What to work on:
[1] In the passage about Ted Wachtel's inauguration, in what month and year did the Institute receive its Charter of Authority as a Graduate School?
[2] Extend the passage about Ted Wachtel's inauguration by writing what comes next, starting after its final sentence.

Source document:
▼

A native of Allentown, Pa., and a graduate of William Allen High School, IIRP president Ted Wachtel, a resident of Tinicum Township, attained national prominence in the 1980s as co-author of Toughlove, a bestseller for parents of troubled adolescents.
The Institute, the world’s first graduate school wholly dedicated to restorative practices, received its Charter of Authority as a Graduate School from the Pennsylvania Department of Education in June 2006 and opened in October 2006. Its main campus is at 544 Main Street, Bethlehem, and classes are offered there and in Lansdale (www.iirp.org).
IIRP Graduate School students hail from the Lehigh and Delaware valleys and beyond. The Institute offers Master's degrees in Restorative Practices and Education, and Restorative Practices and Youth Counseling, as well as a graduate certificate.
Wachtel's inauguration was a joyous event for the students, faculty, administration and trustees of the year-old graduate school, who began the ceremony with a procession in academic robes, accompanied by the Fairmount String Quartet. Congratulatory remarks followed, from Bethlehem Mayor John B. Callahan; Dr. Vivian Nix-Early, Dean of Joseph Campolo School for Social Change of Eastern University; and Mr. George Southworth, representing the University of Pennsylvania.
The heart of the ceremony was Wachtel's inaugural address. It took 30 years to reach this day, he said, beginning when he and his wife, Susan, former public school teachers, turned their energies to the urgent problem of troubled young people who were falling through the cracks.

▲

Information:
▼

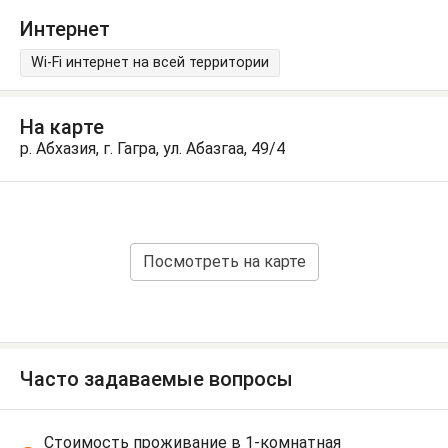
Интернет
Wi-Fi интернет на всей территории
На карте
р. Абхазия, г. Гагра, ул. Абазгаа, 49/4
Посмотреть на карте
Часто задаваемые вопросы
Стоимость проживание в 1-комнатная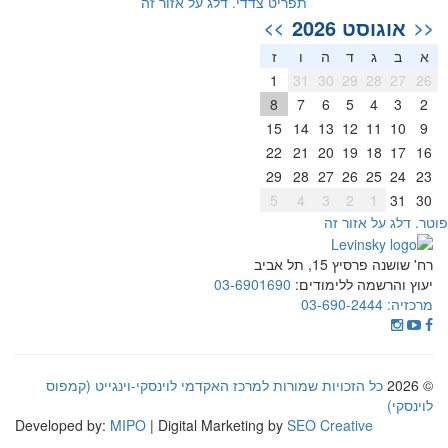
תפריט צדדי. דלג על אזור זה
אוגוסט 2026
>>
<<
א
ב
ג
ד
ה
ו
ז
1
31
30
29
28
27
26
8
7
6
5
4
3
2
15
14
13
12
11
10
9
22
21
20
19
18
17
16
29
28
27
26
25
24
23
5
4
3
2
1
31
30
וטר. דלג על אזור זה
רח' שושנה פרסיץ 15, תל אביב
יעוץ והרשמה ללימודים:
03-6901690
מרכזיה:
03-690-2444
© 2026
כל הזכויות שמורות למרכז האקדמי לוינסקי-וינגייט (קמפוס
לוינסקי)
Developed by:
MIPO
| Digital Marketing by
SEO Creative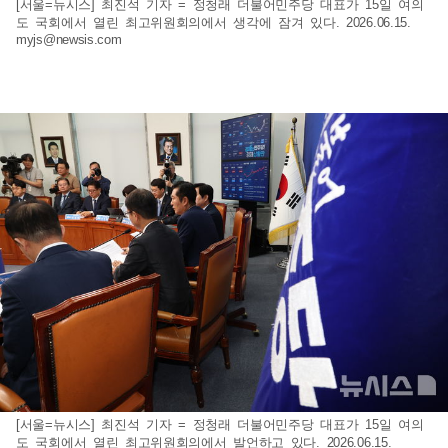
[서울=뉴시스] 최진석 기자 = 정청래 더불어민주당 대표가 15일 여의
도 국회에서 열린 최고위원회의에서 생각에 잠겨 있다. 2026.06.15.
myjs@newsis.com
[서울=뉴시스] 최진석 기자 = 정청래 더불어민주당 대표가 15일 여의
도 국회에서 열린 최고위원회의에서 발언하고 있다. 2026.06.15.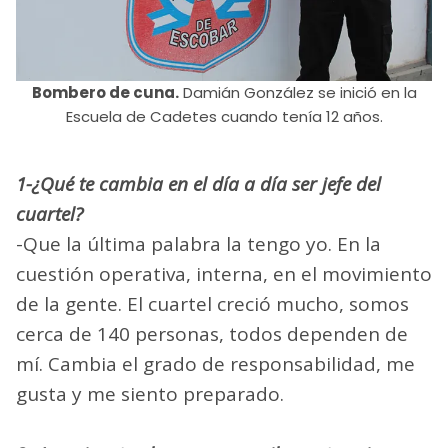
Bombero de cuna.
Damián González se inició en la
Escuela de Cadetes cuando tenía 12 años.
1-¿Qué te cambia en el día a día ser jefe del
cuartel?
-Que la última palabra la tengo yo. En la
cuestión operativa, interna, en el movimiento
de la gente. El cuartel creció mucho, somos
cerca de 140 personas, todos dependen de
mí. Cambia el grado de responsabilidad, me
gusta y me siento preparado.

▲

Task-by-task results:
[1] June 2006

[2]
Their vision of hope spurred them to build the network of non-profit Community Service Foundation and Buxmont Academy centers and programs located throughout eastern Pennsylvania, which have served many thousands of young people and their families.
The driving force behind these programs is restorative practices, an emerging field of study that enables people to restore and build community in an increasingly disconnected world. The IIRP Training and Consulting Division, added to the family of organizations in 1995, has introduced restorative practices to thousands of people from 50 states and 42 countries, in education, criminal justice, children-and-youth-serving and workplace environments.
As Wachtel said, the aim of both the Graduate School and the Training and Consulting Division is to "generously share the exciting potential of restorative practices with others so that all of us may collaboratively change the world."